What does this mean in practice exactly? Will pidfd_set_mempolicy fail
if there is a local policy in place? If not, how does the monitoring
know the effect of its call?

TBH I do not think this is a good idea at all. It seems like a very
confusing semantic to me. The external monitoring tool should be careful
to not go against implicit memory policies and query the state before
altering it. Or if this is required to be done atomicaly then add a flag
to the pidfd call.

> > Anyway, pidfd_$FOO behavior should be semantically very similar to the
> > original $FOO. Moving from per-task to per-mm is a major shift in the
> > semantic.
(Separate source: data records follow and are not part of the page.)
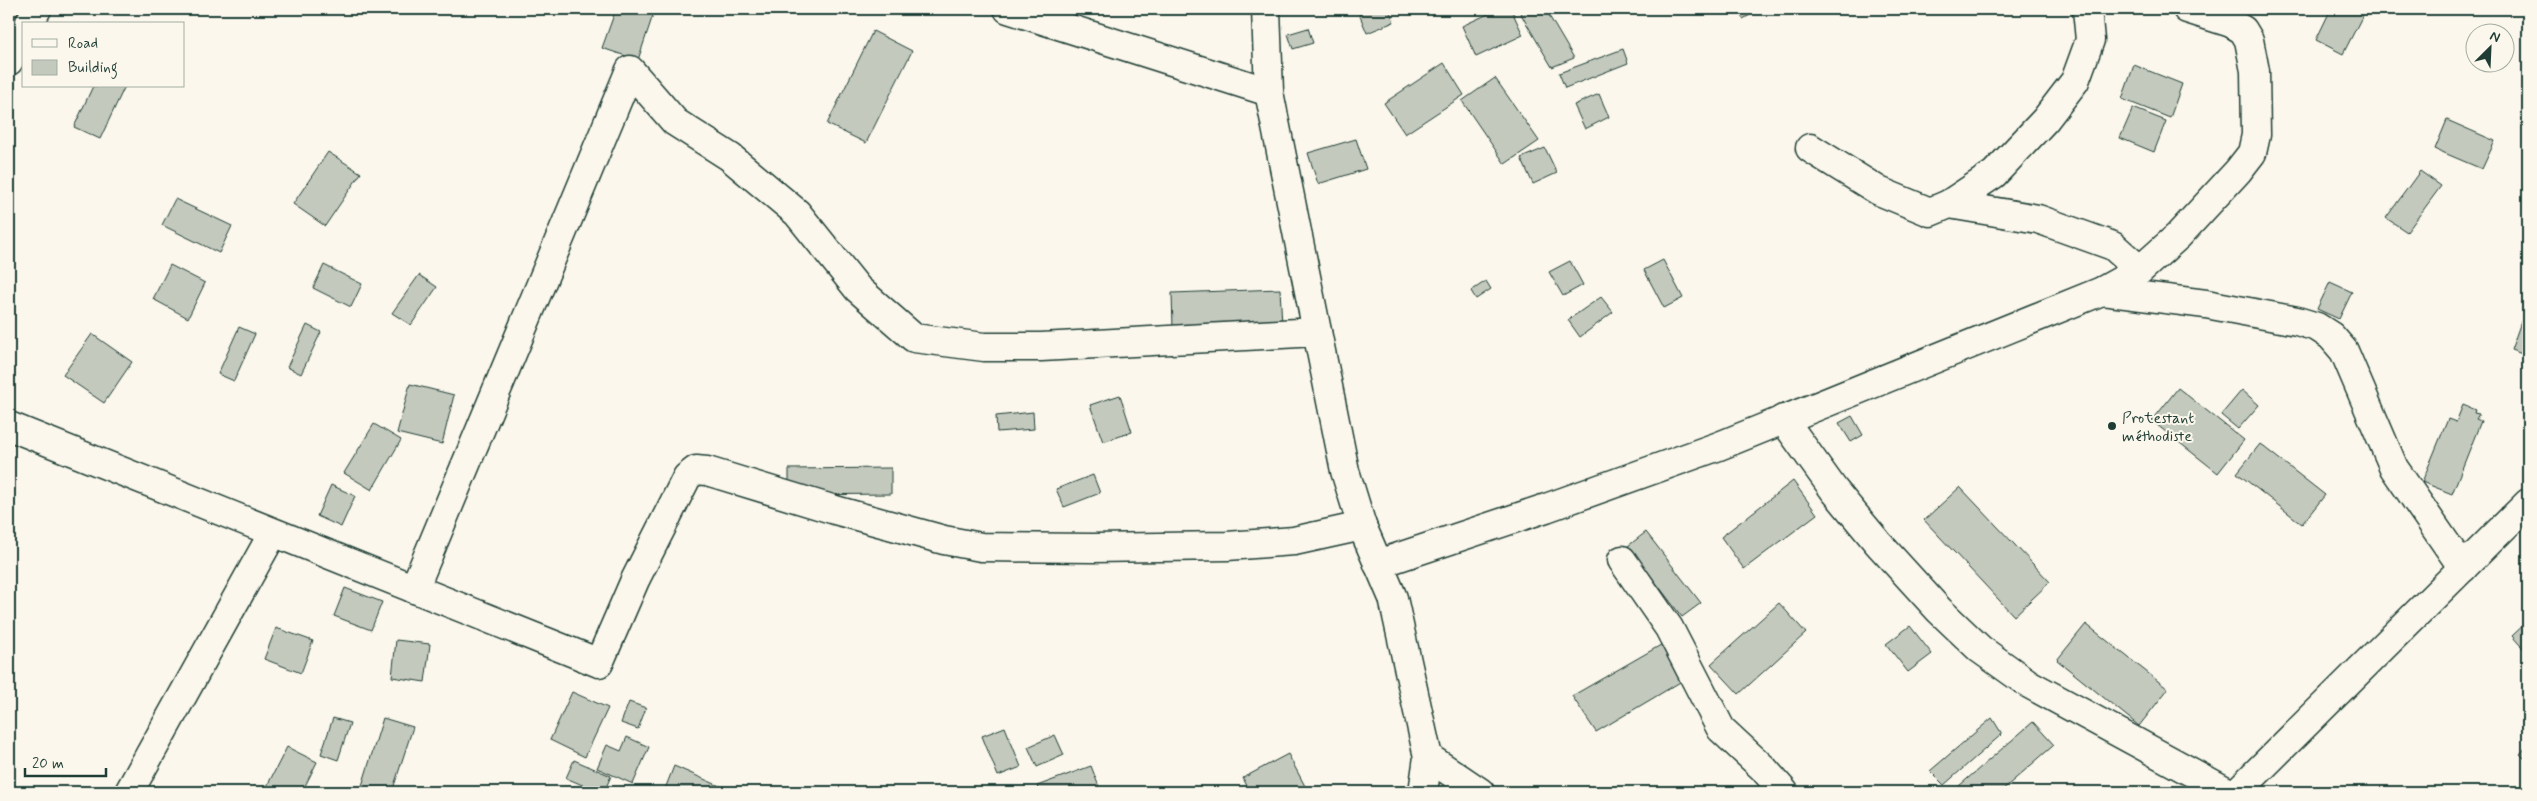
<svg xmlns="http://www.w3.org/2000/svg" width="2537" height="801" viewBox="0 0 2537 801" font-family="Mynerve,sans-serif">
	<rect width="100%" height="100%" fill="#fbf7ec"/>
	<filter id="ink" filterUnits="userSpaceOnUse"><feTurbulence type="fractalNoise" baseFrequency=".02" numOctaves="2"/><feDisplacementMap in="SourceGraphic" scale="10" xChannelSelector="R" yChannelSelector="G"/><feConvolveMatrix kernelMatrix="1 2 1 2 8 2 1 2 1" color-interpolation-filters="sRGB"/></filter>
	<g filter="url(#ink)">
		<!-- building -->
		<g fill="#c4c9be" stroke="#1f3d34">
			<path d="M616,9H655L638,60L602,48Z"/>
			<path d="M1357,9H1389L1394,22L1367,33Z"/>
			<path d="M1499,9H1511L1523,35L1476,57L1462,26Z"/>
			<path d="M1518,9H1545L1574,58L1552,67Z"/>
			<path d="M1737,9H1758L1759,10L1743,19Z"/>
			<path d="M2331,9H2366L2343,54L2316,40Z"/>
			<path d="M1308,28L1313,43L1293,49L1288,34Z"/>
			<path d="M873,31L912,51L866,143L827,124Z"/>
			<path d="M1623,49L1628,63L1565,88L1559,73Z"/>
			<path d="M1444,63L1464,95L1405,134L1384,103Z"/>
			<path d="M2134,65L2182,84L2170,118L2122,99Z"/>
			<path d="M1495,78L1539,141L1505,164L1462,101Z"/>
			<path d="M93,86H125L100,139L74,127Z"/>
			<path d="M1599,94L1609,117L1585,129L1574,105Z"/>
			<path d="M2133,108L2166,121L2154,152L2120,138Z"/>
			<path d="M2447,120L2495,141L2482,169L2435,149Z"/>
			<path d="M1356,139L1366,169L1318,184L1308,153Z"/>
			<path d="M1545,148L1557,173L1533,184L1521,158Z"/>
			<path d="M328,152L361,173L325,226L293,204Z"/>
			<path d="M2420,171L2441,186L2407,232L2386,218Z"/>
			<path d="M175,199L232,226L219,253L162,225Z"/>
			<path d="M1663,260L1683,298L1664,308L1644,270Z"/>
			<path d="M1570,261L1583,285L1563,296L1549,272Z"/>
			<path d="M170,265L205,283L188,318L153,299Z"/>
			<path d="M324,265L362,284L351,307L313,288Z"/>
			<path d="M419,275L437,287L411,325L392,313Z"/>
			<path d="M1486,281L1491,289L1476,299L1471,291Z"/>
			<path d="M2330,282L2352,292L2339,319L2317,309Z"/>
			<path d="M1280,289L1282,324L1173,328L1172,293Z"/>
			<path d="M1601,297L1613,312L1580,337L1568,320Z"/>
			<path d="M2528,302V356L2511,350Z"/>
			<path d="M307,325L321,332L301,374L287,367Z"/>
			<path d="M239,327L255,334L234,381L218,374Z"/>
			<path d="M92,334L132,362L104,403L63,375Z"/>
			<path d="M410,384L454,395L442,444L397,433Z"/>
			<path d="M2178,388L2244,440L2218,473L2152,421Z"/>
			<path d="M2242,390L2259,405L2238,429L2221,415Z"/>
			<path d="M1120,395L1132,432L1103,442L1090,405Z"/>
			<path d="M2463,405L2475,410L2474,413L2479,414L2476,419L2481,421L2452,494L2422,482L2448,419L2456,422Z"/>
			<path d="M1033,412L1034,429L997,432L996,416Z"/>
			<path d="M1852,416L1863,435L1851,442L1839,423Z"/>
			<path d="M374,424L401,440L372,490L344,473Z"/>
			<path d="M2260,444L2325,495L2302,524L2237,473Z"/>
			<path d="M9,454L14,456L9,471Z"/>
			<path d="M891,468V494L789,495V469Z"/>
			<path d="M1093,475L1100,493L1064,507L1056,489Z"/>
			<path d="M1793,481L1817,514L1744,569L1721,537Z"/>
			<path d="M331,485L355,496L341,527L317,516Z"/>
			<path d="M1960,487L2050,582L2014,616L1924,520Z"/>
			<path d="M1646,532L1701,603L1682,617L1628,546Z"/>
			<path d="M345,588L382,602L371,630L334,616Z"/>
			<path d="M1779,603L1806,633L1739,694L1711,664Z"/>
			<path d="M2528,621V654L2512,636Z"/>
			<path d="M2086,624L2168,689L2139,726L2057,660Z"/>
			<path d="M1910,626L1932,654L1908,672L1886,644Z"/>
			<path d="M276,628L313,641L301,673L264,659Z"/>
			<path d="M396,640L430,644L425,682L392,677Z"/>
			<path d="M1666,642L1687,678L1596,732L1572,696Z"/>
			<path d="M572,692L608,708L585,757L550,740Z"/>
			<path d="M629,702L646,708L638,729L621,723Z"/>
			<path d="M333,718L350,723L338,760L321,754Z"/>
			<path d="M383,718L413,727L392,792H371L361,789Z"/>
			<path d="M1992,718L2002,734L1944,785L1930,771Z"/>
			<path d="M2033,722L2054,745L2000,792H1952Z"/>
			<path d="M1005,727L1021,767L998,776L982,736Z"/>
			<path d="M1055,735L1064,755L1037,767L1028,747Z"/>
			<path d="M627,737L649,747L633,784L597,768L607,745L621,751Z"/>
			<path d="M2528,745V762L2520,754Z"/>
			<path d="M287,747L317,762L302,792H264Z"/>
			<path d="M1288,754L1306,788L1299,792H1250L1243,778Z"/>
			<path d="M574,760L611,776L604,792H599L566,778Z"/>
			<path d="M674,766L731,791V792H673L665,789Z"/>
			<path d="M1091,766L1101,792H1039L1037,786Z"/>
		</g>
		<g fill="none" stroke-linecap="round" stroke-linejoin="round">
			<!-- minor casing -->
			<g stroke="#1f3d34" stroke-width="31">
				<g id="minor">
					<path d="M1008,9L1269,92"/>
					<path d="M1266,9L1269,92L1345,471L1362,526L1393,598L1428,757L1423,792"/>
					<path d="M1810,148L1879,191L1930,212L1949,204L2038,219L2113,246L2140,270"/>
					<path d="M1949,204L1994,174L2045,120L2075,81L2090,40L2087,9"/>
					<path d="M2102,291L2206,304L2297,321L2317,327L2331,336L2344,351L2394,468L2463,568"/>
					<path d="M1783,419L1834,490L1878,543L1939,610L1980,649L2029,684L2228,792"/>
					<path d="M9,426L599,663L635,580L687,477L696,470L707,471L835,510L944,540L981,547L1093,548L1227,546L1294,541L1362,526"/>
					<path d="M1622,560L1669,628L1721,729L1763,768L1784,792"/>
					<path d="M1378,564L1546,508L1719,446L2102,291L2140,270L2178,236L2238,171L2252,153L2256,135L2255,71L2249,40L2243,30L2231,23L2187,9"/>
					<path d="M414,589L630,70L675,122L730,157L797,213L858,289L914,338L984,347H1041L1317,332"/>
					<path d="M1428,757L1480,792"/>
					<path d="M129,792L273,533"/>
					<path d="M2237,792L2528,503"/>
				</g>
			</g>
			<!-- highway casing -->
			<g stroke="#1f3d34" stroke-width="31">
				<g id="highway">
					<path d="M29,24L37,9"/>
					<path d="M9,61L24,33"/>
				</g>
			</g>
			<!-- minor -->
			<use href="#minor" stroke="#fbf7ec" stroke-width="28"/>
			<!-- highway -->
			<use href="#highway" stroke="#fbf7ec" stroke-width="28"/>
		</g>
	</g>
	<!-- markers -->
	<circle fill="#1f3d34" stroke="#fbf7ec" stroke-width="2" cx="2112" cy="426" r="5"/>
	<g text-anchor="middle" stroke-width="4" stroke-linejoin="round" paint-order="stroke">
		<!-- poi labels -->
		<g font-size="16" fill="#1f3d34" stroke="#fbf7ec" text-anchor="start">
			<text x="2122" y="423">Protestant<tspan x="2122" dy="18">méthodiste</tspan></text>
		</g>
	</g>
	<!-- margin -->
	<rect width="2537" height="801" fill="none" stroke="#fbf7ec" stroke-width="30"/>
	<rect x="15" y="15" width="2507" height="771" fill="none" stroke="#1f3d34" stroke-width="2" filter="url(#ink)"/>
	<!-- legend -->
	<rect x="22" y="22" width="162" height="65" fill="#fbf7ec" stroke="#a3ada2"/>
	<rect x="32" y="39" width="25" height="8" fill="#fbf7ec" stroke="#a3ada2"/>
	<text x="68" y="48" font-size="15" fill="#1f3d34">Road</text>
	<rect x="32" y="60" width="25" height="15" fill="#c4c9be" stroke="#a3ada2"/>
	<text x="68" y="72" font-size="15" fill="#1f3d34">Building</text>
	<!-- north arrow -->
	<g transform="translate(2490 48) rotate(24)"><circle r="24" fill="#fbf7ec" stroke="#a3ada2"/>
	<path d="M0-4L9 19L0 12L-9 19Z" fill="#1f3d34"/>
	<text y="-8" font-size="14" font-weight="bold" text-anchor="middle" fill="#1f3d34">N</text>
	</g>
	<!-- scale -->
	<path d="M25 768v8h81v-8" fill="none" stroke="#1f3d34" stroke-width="2.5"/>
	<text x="32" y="768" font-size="15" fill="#1f3d34" stroke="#fbf7ec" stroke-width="4" paint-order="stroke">20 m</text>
</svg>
I can imagine to have a dedicated flag for the syscall to
> > enforce the policy to the full thread group. But having a different
> > semantic is both tricky and also constrained because per-thread binding
> > is then impossible.
>
> Agreed. What about a syscall only apply to per-mm? There are precedents
> like process_madvice(2).

Differnt mm operations have different scope. And some of them have
changed their scope over time (e.g. oom_score_adj). If you really need a
per-mm functionality then use a flag for pidfd syscal.

--
Michal Hocko
SUSE Labs